First, the band established itself in 2011 by winning The Sing-Off, a television competition for a cappella groups. With only five members, the band seemed like a long shot against the multi-member college groups at the season’s start. Yet, their infectious sound, vibrant personalities, and inventive arrangements quickly won over both the judges and the audience. By mid-season, their win seemed inevitable.


Grassi observes some changes in their sound since then. “I remember our arrangements on The Sing-Off being a little more screamy and high,” he recalls. “We’ve kind of reined it in a bit. It wears on our voices, and we don’t want to be just a group that can only belt their faces off.”


From The Sing-Off, the band turned to social media. YouTube videos — like their stunning cover of Gotye’s “Somebody that I Used to Know” — quickly garnered millions of hits (almost 25 million to date for the Gotye cover alone).

Their range and vocal dexterity became undeniable, as video after video scored big with their ever-swelling legion of fans: from “The Evolution of Beyoncé” (a medley of their idol’s insistent hits) to moving covers of A Great Big World’s “Say Something” and Lorde’s “Royals.”

An improbable mash-up of Justin Bieber’s “As Long As You Love Me” and Katy Perry’s “Wide Awake” finds Hoying and Maldonado sharing leads, Olusola rapping in the breakdown, and Kaplan bringing it all home with a quiet hymn-like resolution.

“We have to rework these covers,” observes Grassi, “and not just do carbon copies of a song.”

Their more rhythmic efforts — like a highly techno medley of Daft Punk songs, with more than 54 million hits on YouTube — reflect the freshness of their approach. “We all love dance music,” admits Grassi, “me especially. And I’ve always loved electronic music.”

The covers are offset by some crowd-pleasing originals written by the band, especially the stomping “Natural Disaster” and a shimmering ballad, “Run to You,” featuring close, anthemic harmonies.

In the latter the band simply stands there and the effect is magical.  “We love movement and choreography for the sole purpose of accentuating our live performance,” says Grassi, “but honestly, we aren't dancers. We're singers! We always make sure the focus is on the vocals and that we sound good.”

Stripped to the bone and then reinvented with Olusola’s mind-boggling rhythms and Kaplan’s sonorous bass lines, each song morphs into a vocal showcase.

“What’s great about us is that we aren’t hiding behind loads of production or a big wall of sound,” says Grassi. “It’s just our voices — basically, we have to carry ourselves. I think that people really respect that.”

In this sense, Pentatonix — their name taken from the five-note pentatonic scale — seems to come out of the tradition of pop’s powerhouse vocal acts: the early doo-wop groups, the Temptations, the 5th Dimension, Take Six, the Manhattan Transfer.
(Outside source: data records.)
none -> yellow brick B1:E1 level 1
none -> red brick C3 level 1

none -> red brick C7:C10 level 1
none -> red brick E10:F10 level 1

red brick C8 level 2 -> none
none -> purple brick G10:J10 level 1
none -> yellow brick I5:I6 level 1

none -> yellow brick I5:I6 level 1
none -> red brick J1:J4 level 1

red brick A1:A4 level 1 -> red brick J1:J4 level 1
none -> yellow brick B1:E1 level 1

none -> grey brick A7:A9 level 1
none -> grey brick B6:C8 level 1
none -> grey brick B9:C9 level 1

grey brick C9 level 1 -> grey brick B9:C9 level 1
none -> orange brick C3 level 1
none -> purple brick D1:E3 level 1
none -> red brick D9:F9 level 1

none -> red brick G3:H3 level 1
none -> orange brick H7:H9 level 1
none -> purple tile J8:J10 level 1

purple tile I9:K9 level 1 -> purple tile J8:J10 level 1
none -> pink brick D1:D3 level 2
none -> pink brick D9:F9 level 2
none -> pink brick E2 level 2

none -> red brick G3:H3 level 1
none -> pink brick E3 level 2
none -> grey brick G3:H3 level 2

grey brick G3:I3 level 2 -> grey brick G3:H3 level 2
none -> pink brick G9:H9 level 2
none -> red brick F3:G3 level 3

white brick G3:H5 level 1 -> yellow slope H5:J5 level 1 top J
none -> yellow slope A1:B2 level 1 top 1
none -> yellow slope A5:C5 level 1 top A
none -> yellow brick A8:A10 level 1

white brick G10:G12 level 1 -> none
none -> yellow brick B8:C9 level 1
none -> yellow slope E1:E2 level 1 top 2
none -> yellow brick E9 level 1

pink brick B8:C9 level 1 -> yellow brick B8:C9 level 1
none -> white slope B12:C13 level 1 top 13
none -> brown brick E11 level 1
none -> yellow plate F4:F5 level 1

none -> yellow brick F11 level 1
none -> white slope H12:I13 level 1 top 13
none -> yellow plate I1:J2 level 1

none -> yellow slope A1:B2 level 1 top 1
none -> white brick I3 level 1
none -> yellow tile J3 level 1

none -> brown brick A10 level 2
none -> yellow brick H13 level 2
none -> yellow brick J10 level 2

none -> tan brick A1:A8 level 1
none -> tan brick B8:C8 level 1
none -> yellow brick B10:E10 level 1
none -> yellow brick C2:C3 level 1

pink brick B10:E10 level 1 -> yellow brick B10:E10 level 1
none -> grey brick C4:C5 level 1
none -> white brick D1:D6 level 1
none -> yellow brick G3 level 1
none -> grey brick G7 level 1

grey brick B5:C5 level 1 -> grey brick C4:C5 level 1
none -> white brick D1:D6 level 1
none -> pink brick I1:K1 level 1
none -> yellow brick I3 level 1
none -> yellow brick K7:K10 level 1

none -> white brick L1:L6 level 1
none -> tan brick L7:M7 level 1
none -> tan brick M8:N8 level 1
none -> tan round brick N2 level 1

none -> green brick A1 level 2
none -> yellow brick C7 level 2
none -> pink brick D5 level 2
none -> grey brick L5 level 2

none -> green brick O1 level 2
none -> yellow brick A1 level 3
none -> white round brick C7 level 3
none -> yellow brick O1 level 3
Yet, the quintet is its own instruments and production.

Grassi views their uncanny success in terms beyond their vocal origins. “We really pride ourselves in striving to be a band,” he insists, “instead of just a novelty a cappella group.” PTX — as their fans know them — has released three albums on Madison Gate Records, a subsidiary of Sony. PTX Volume 1, released in 2012, charted at #14 on the Billboard 200 and at #4 on the digital chart. A Christmas collection — PTXmas — was released that same year. In 2013, the band released PTX Volume 2, debuting at #10 on the Billboard chart and hitting #1 on the Top Independent US album chart.

“We’ve carved out our own little niche in the music industry,” comments Grassi. “There’s nothing similar to us right now.”

Freelance writer Mark Mussari is the author of American Life and Music: from Elvis Presley to Lady Gaga (Cavendish Square, 2014).